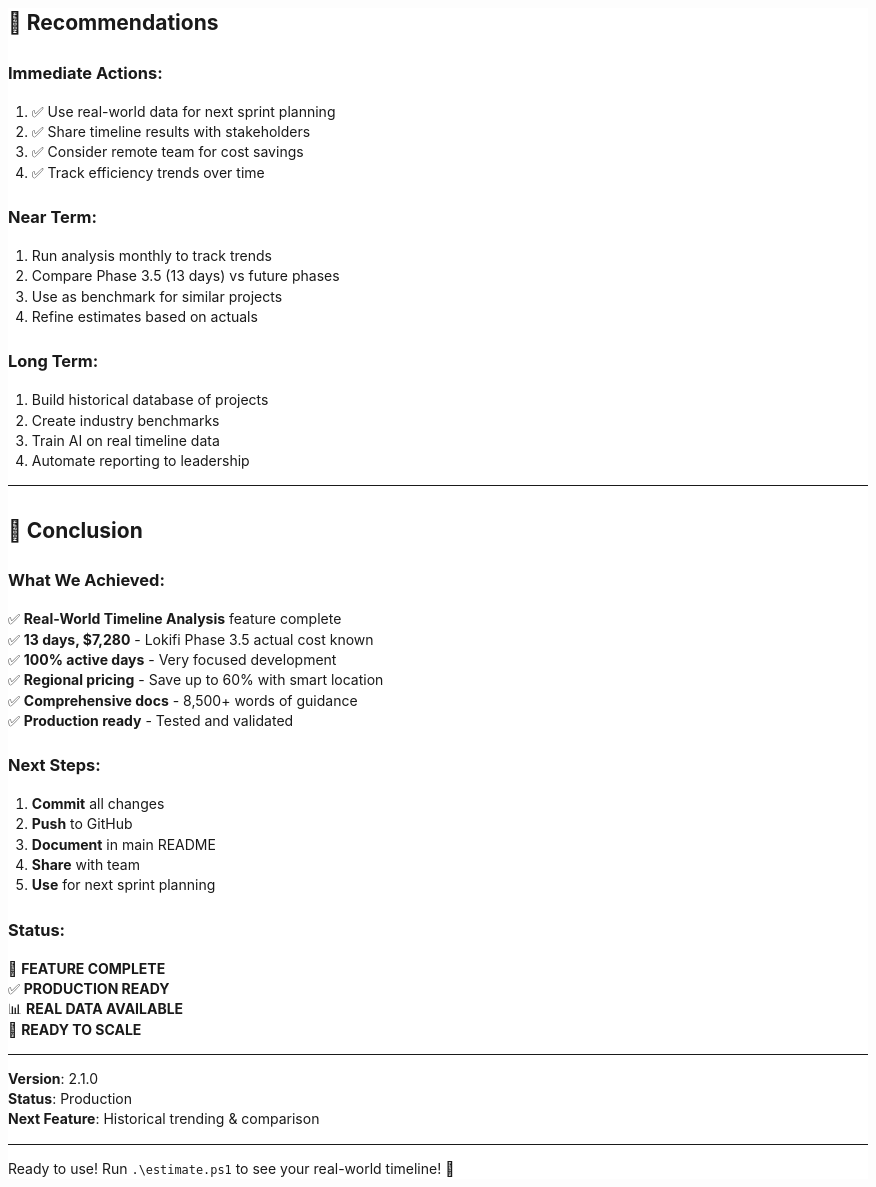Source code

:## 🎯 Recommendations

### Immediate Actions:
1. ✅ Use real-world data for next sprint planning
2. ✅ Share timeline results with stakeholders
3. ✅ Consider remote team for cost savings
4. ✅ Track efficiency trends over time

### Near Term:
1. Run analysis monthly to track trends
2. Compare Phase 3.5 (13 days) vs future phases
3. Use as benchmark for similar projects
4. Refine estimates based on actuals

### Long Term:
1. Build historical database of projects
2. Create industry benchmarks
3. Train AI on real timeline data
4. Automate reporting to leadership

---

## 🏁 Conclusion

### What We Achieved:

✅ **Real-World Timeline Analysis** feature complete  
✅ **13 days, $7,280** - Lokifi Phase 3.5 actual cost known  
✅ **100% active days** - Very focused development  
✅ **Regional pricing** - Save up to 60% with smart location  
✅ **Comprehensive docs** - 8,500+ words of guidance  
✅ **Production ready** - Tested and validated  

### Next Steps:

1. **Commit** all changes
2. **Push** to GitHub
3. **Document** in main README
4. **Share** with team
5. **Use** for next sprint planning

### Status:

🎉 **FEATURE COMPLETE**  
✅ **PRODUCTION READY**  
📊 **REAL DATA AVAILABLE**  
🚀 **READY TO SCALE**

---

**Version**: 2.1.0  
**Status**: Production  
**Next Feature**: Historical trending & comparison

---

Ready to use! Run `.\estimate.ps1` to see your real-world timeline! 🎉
--
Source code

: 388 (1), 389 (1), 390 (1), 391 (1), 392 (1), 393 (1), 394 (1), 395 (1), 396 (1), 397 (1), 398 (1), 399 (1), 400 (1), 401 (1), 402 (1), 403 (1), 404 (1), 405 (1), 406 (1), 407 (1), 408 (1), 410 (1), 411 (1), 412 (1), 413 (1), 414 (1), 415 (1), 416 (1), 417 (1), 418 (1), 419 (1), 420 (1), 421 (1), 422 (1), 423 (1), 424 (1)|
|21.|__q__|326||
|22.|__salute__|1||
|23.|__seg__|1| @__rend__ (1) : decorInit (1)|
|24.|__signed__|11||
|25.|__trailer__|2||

■ Assigned task: The result should be every line of the material that contains the word "Share", so copy those lines.

■ Written answer:
2. ✅ Share timeline results with stakeholders
4. **Share** with team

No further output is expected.